Prenez un plan du Paris d’avant 1789, le célèbre plan de Turgot par exemple, dressé entre 1734 et 1736 par le géographe Louis Bretez. Ce n’est pas la même ville qui se déploie sous nos yeux. Deux siècles et demi plus tard, sa physionomie a radicalement changé. La ville non seulement s’est agrandie bien au-delà du cadre du plan de Turgot, mais même le centre historique, des deux côtés de la Seine, a été profondément altéré. Le tracé des rues a été modifié, beaucoup ont disparues, d’autres ont été percées au beau milieu des ilots anciens. La Révolution et Haussmann sont passés par là. Mais penchez-vous plus près, sur cette carte qui représente en vue cavalière, et au mépris parfois des règles de la perspective, tous les édifices de la capitale. Constatez combien de clochers tout à fait inconnus à vos yeux s’hérissent en tous points de la cité. Et par une simple opération de l’esprit, comparez les lieux d’hier à ce qu’ils sont devenus aujourd’hui. Vous découvrirez que là où s’élève de nos jours l’arrière de l’Hôtel de Ville, reconstruit à la fin du XIXe siècle, se trouvait avant la Révolution l’un des plus majestueux édifices gothiques de la capitale, l’église Saint-Jean-en-Grève, dont il ne reste rien, sinon le souvenir dans l’une des salles de l’Hôtel de Ville que l’on a baptisé Saint-Jean. Toujours en suivant le plan, traversez maintenant l’île de la Cité en empruntant le Pont Notre-Dame, bordé de maisons, puis le Petit Pont, et rendez-vous jusqu’à l’actuelle place du Panthéon en remontant la rue Saint-Jacques. L’église Saint-Etienne-du-Mont, où reposent Pascal et Racine, est là, mais accolée à elle, là où se termine aujourd’hui la rue Clovis, se trouve un édifice qui n’existe plus aujourd’hui. Il s’agit de l’église de l’une des plus anciennes abbayes parisiennes, l’abbaye Sainte-Geneviève, dont seuls les bâtiments conventuels, reconstruits au XVIIIe siècle, ainsi qu’une tour solitaire (le clocher de l’ancienne église) subsistent et accueillent de nos jours le lycée Henri IV. Dans cette vénérable église romane remaniée à l’époque gothique, se trouvait le magnifique tombeau de Sainte-Geneviève, sainte patronne de Paris, mais aussi les dépouilles du premier roi et de la première reine de France, Clovis et son épouse Clotilde, qui avaient fondé ce monastère en l’an 502. Plus tard, Descartes y sera enterré. Que d’histoire en ces murs millénaires, depuis les temps des premiers rois mérovingiens, que de trésors devaient-ils renfermer !

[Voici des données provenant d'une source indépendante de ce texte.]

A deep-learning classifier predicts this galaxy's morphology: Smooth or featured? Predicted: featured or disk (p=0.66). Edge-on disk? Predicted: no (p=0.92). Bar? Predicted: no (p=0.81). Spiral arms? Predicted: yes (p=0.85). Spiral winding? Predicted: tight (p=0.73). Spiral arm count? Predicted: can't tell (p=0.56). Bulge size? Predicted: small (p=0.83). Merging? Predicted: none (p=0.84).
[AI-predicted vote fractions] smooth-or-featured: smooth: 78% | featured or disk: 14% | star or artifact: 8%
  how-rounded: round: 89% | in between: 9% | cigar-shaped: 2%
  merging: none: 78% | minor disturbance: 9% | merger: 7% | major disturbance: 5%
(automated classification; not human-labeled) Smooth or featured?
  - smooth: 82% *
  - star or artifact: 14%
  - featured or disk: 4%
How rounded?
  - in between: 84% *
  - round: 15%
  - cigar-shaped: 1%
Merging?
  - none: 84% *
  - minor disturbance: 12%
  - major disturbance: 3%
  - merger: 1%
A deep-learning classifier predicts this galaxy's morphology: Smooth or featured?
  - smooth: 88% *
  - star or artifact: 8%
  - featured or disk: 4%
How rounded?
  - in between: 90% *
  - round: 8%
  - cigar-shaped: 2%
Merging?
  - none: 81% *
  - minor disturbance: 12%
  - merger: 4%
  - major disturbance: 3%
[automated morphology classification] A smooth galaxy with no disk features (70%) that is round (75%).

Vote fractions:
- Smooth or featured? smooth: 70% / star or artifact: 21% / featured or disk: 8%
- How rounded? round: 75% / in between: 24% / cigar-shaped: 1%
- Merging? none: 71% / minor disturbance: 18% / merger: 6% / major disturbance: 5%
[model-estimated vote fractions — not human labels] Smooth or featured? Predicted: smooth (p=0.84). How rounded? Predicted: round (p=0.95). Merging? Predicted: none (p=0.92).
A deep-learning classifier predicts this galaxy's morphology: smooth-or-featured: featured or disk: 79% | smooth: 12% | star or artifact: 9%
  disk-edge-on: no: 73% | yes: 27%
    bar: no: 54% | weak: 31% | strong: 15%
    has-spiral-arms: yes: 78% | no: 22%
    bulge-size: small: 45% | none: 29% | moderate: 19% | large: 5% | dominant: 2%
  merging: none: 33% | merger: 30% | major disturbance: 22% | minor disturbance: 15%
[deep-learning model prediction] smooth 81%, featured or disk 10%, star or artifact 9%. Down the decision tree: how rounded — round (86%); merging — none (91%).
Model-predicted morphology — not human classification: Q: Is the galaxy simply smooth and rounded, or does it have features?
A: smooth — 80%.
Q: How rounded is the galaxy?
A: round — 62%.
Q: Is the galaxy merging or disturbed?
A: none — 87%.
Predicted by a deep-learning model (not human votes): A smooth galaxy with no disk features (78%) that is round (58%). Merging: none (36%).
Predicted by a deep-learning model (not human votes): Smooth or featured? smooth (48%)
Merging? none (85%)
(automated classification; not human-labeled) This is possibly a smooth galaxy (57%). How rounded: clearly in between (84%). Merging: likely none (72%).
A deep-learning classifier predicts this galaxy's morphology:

Mais ce Paris a été englouti. Qu’en reste-t-il ? Des édifices le plus souvent défigurés, ou tellement remaniés et restaurés qu’ils doivent leur aspect actuel plus aux restaurations-reconstitutions du XIXe siècle qu’aux artistes qui les ont bâtis (c’est le cas en grande partie de Notre-Dame, dont la flèche, la galerie des rois sur la façade occidentale et bien d’autres éléments sont de pures recréations – voire créations – de Viollet-le-Duc). Le constat est sans appel. Subsistent bien, ça et là, quelques édifices qui ont traversé les âges presque intacts, à commencer par les Invalides. Mais, pour qui connaît l’histoire, il ne peut y avoir qu’un serrement au cœur quand on mesure l’étendue des trésors qui ont été perdus. Aujourd’hui, les églises parisiennes, mêmes anciennes, nous paraissent bien vides d’ornements : c’est, dira-t-on, l’esprit français, classique et cartésien, qui aime l’ordre par-dessus tout et considère avec dédain les effusions baroques, le bric-à-brac fantastique de peintures, sculptures et dorures qui envahissent les édifices italiens ou espagnols. Vous avez tout faux. C’est le zèle révolutionnaire qui est l’auteur de ce dénudement. Même épargnés, tous les édifices religieux furent dépouillés des trésors artistiques qu’ils renfermaient. Vous pensez connaître Paris pour avoir souvent parcouru ses rues, ses places, visité ses églises et ses musées ? Vous ne connaissez en fait qu’une facette de la Ville lumière, la moins riche en Histoire, en diversité, en surprise et en beauté artistique.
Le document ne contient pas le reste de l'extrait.